Many of the world's largest miners fall below that threshold — for example, BHP made US$1.55 billion from thermal coal in the 2019 financial year was $US1.55 billion, just 3.5 per cent of its US$44.3 billion total revenue.

The Institute for Energy Economics and Financial Analysis (IEEFA) said it is a “pedestrian and insufficient” effort.

“IEEFA would strongly endorse a move by BlackRock to offer a low emissions index default offering for all investors, both new and existing,” the group said.

Emma Herd from the Investor Group on Climate Change (IGCC), which represents institutional investors with more than $2 trillion in funds under management, said it is still an important message.
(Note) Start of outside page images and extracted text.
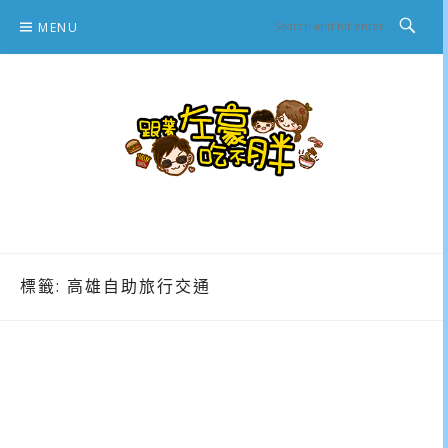
Skip
MENU
to
content
跟著左豪吃不胖
推薦美食、景點旅遊、親子旅遊、3C開箱
標籤:
高雄自助旅行交通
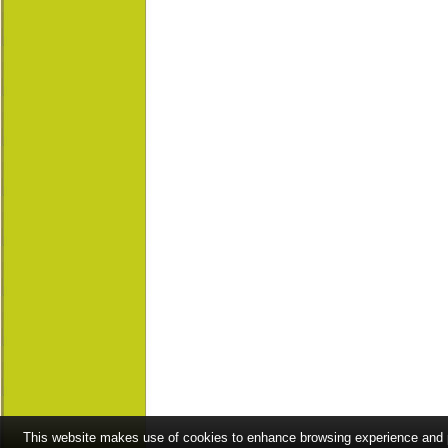
This website makes use of cookies to enhance browsing experience and pr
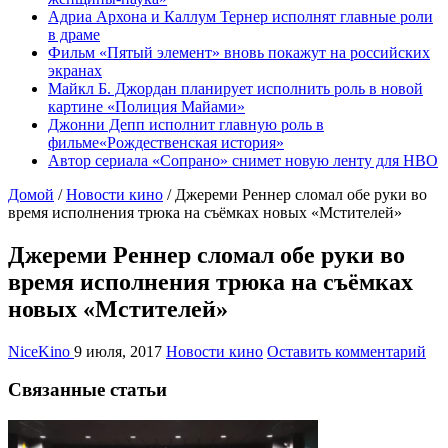
Адриа Архона и Каллум Тернер исполнят главные роли
в драме
Фильм «Пятый элемент» вновь покажут на российских
экранах
Майкл Б. Джордан планирует исполнить роль в новой
картине «Полиция Майами»
Джонни Депп исполнит главную роль в
фильме«Рождественская история»
Автор сериала «Сопрано» снимет новую ленту для HBO
Домой
/
Новости кино
/
Джереми Реннер сломал обе руки во
время исполнения трюка на съёмках новых «Мстителей»
Джереми Реннер сломал обе руки во
время исполнения трюка на съёмках
новых «Мстителей»
NiceKino
9 июля, 2017
Новости кино
Оставить комментарий
Связанные статьи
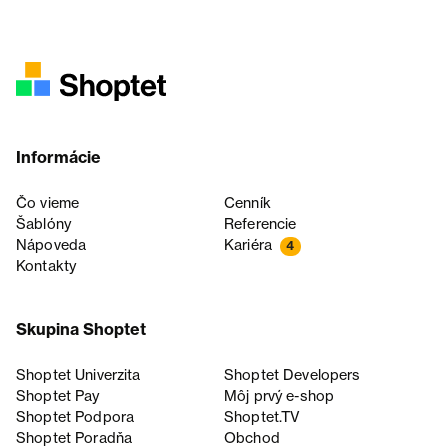
Informácie
Čo vieme
Cenník
Šablóny
Referencie
Nápoveda
Kariéra
4
Kontakty
Skupina Shoptet
Shoptet Univerzita
Shoptet Developers
Shoptet Pay
Môj prvý e-shop
Shoptet Podpora
Shoptet.TV
Shoptet Poradňa
Obchod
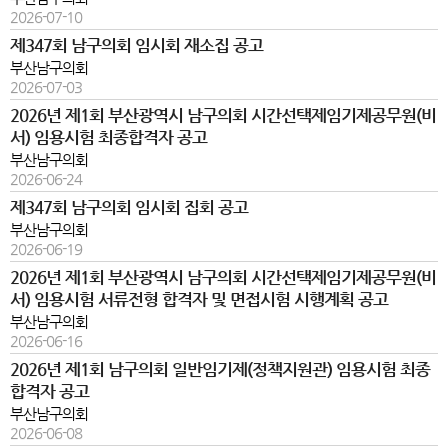
2026-07-10
제347회 남구의회 임시회 재소집 공고
부산남구의회
2026-07-03
2026년 제1회 부산광역시 남구의회 시간선택제임기제공무원(비
서) 임용시험 최종합격자 공고
부산남구의회
2026-06-24
제347회 남구의회 임시회 집회 공고
부산남구의회
2026-06-19
2026년 제1회 부산광역시 남구의회 시간선택제임기제공무원(비
서) 임용시험 서류전형 합격자 및 면접시험 시행계획 공고
부산남구의회
2026-06-16
2026년 제1회 남구의회 일반임기제(정책지원관) 임용시험 최종
합격자 공고
부산남구의회
2026-06-08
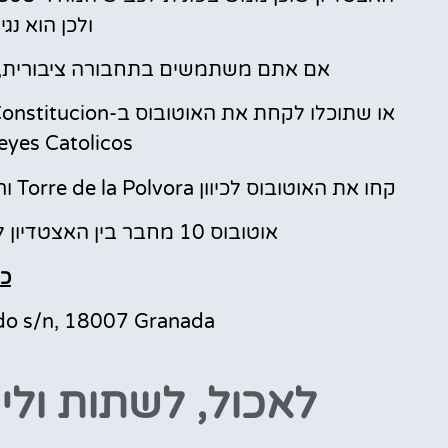
ולכן הוא נג
אם אתם משתמשים בתחבורה ציבורית, אתם
Reyes Catolicos במרכז ההיסטו
קחו את האוטובוס לכיוון Torre de la Polvora ורדו בתחנה Pintor Maldonado ממש מול האצטדיון.
אוטובוס 10 מחבר בין האצטדיון לחלקים המערביים והצפוניים של העיר.
כת
do s/n, 18007 Granada
לאכול, לשתות וליש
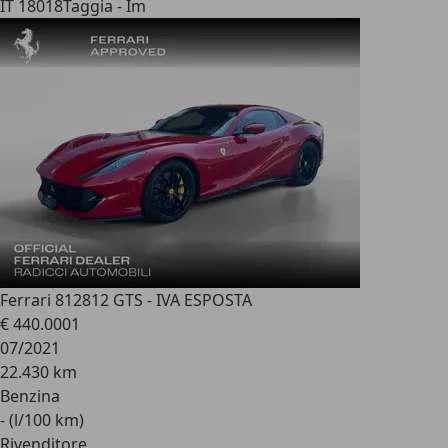
IT 18018
Taggia - Im
Ferrari 812
812 GTS - IVA ESPOSTA
€ 440.000
1
07/2021
22.430 km
Benzina
- (l/100 km)
Rivenditore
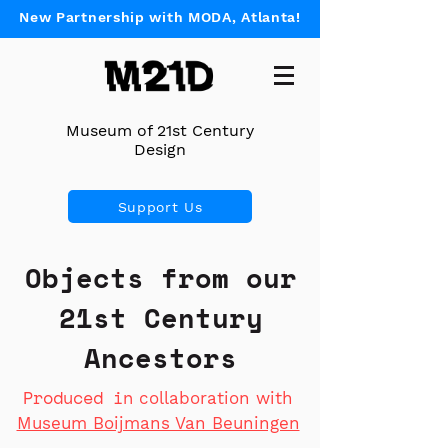
New Partnership with MODA, Atlanta!
Museum of 21st Century
Design
Support Us
Objects from our
21st Century
Ancestors
Produced in
collaboration with
Museum Boijmans Van Beuningen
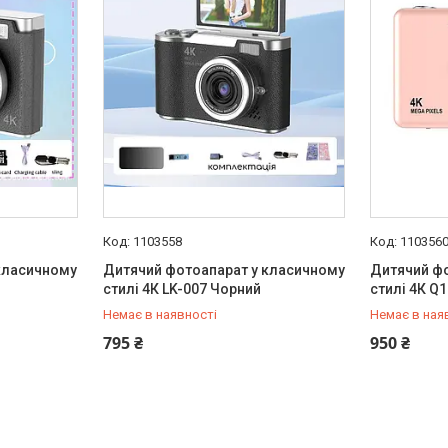
1103558
110356
класичному
Дитячий фотоапарат у класичному
Дитячий ф
стилі 4К LK-007 Чорний
стилі 4К Q
Немає в наявності
Немає в ная
+380 (99) 251-91-55
+380 (99) 
795 ₴
950 ₴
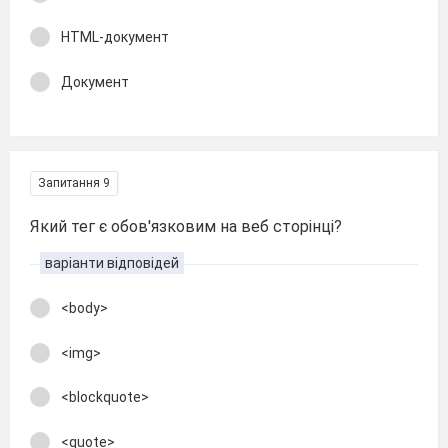
HTML-документ
Документ
Запитання 9
Який тег є обов'язковим на веб сторінці?
варіанти відповідей
<body>
<img>
<blockquote>
<quote>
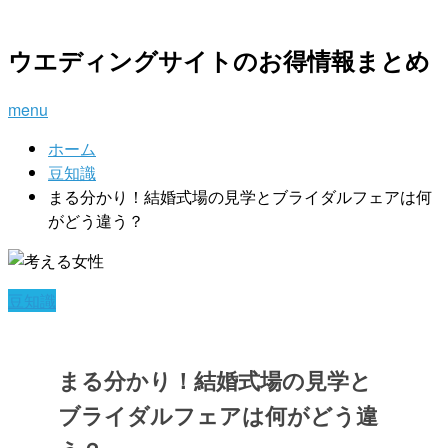
ウエディングサイトのお得情報まとめ
menu
ホーム
豆知識
まる分かり！結婚式場の見学とブライダルフェアは何
がどう違う？
豆知識
まる分かり！結婚式場の見学と
ブライダルフェアは何がどう違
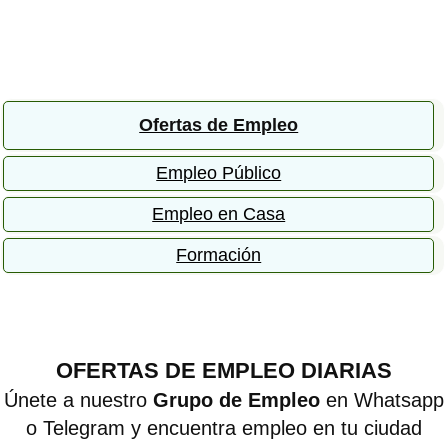
Ofertas de Empleo
Empleo Público
Empleo en Casa
Formación
OFERTAS DE EMPLEO DIARIAS
Únete a nuestro
Grupo de Empleo
en Whatsapp
o Telegram y encuentra empleo en tu ciudad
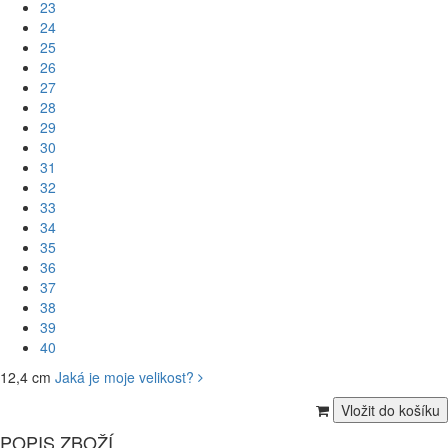
23
24
25
26
27
28
29
30
31
32
33
34
35
36
37
38
39
40
12,4 cm
Jaká je moje velikost?
POPIS ZBOŽÍ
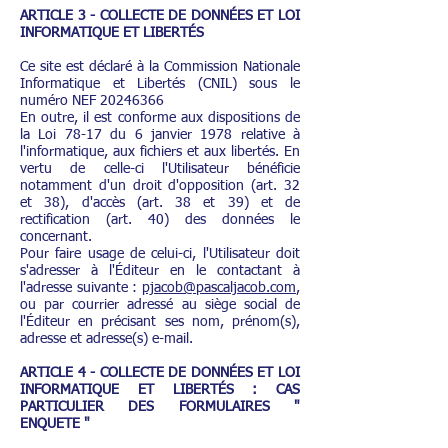
ARTICLE 3 - COLLECTE DE DONNÉES ET LOI
INFORMATIQUE ET LIBERTÉS
Ce site est déclaré à la Commission Nationale
Informatique et Libertés (CNIL) sous le
numéro NEF
20246366
En outre, il est conforme aux dispositions de
la Loi 78-17 du 6 janvier 1978 relative à
l'informatique, aux fichiers et aux libertés. En
vertu de celle-ci l'Utilisateur bénéficie
notamment d'un droit d'opposition (art. 32
et 38), d'accès (art. 38 et 39) et de
rectification (art. 40) des données le
concernant.
Pour faire usage de celui-ci, l'Utilisateur doit
s'adresser à l'Éditeur en le contactant à
l'adresse suivante :
pjacob@pascaljacob.com
,
ou par courrier adressé au siège social de
l'Éditeur en précisant ses nom, prénom(s),
adresse et adresse(s) e-mail.
ARTICLE 4 - COLLECTE DE DONNÉES ET LOI
INFORMATIQUE ET LIBERTÉS : CAS
PARTICULIER DES FORMULAIRES "
ENQUETE "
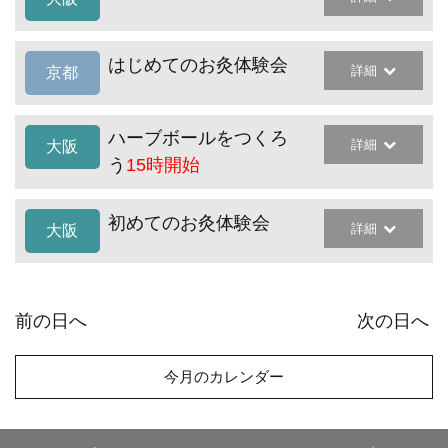
はじめてのお灸体験会
詳細
京都
ハーブボールをつくろ
詳細
大阪
う
15時開始
初めてのお灸体験会
詳細
大阪
前の日へ
次の日へ
今月のカレンダー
“There's no doubt that everybody is looking for more action from across the large corporate entities in every market, but the thing to remember is that this is the largest asset manager in the world loudly saying that they think that climate change is a key risk,” Ms Herd told the ABC.

“I think it would be a very brave company that says that they can disregard the views of $US7 trillion worth of capital, so it sends an incredibly loud signal across markets and I have no doubt companies will be hearing it.”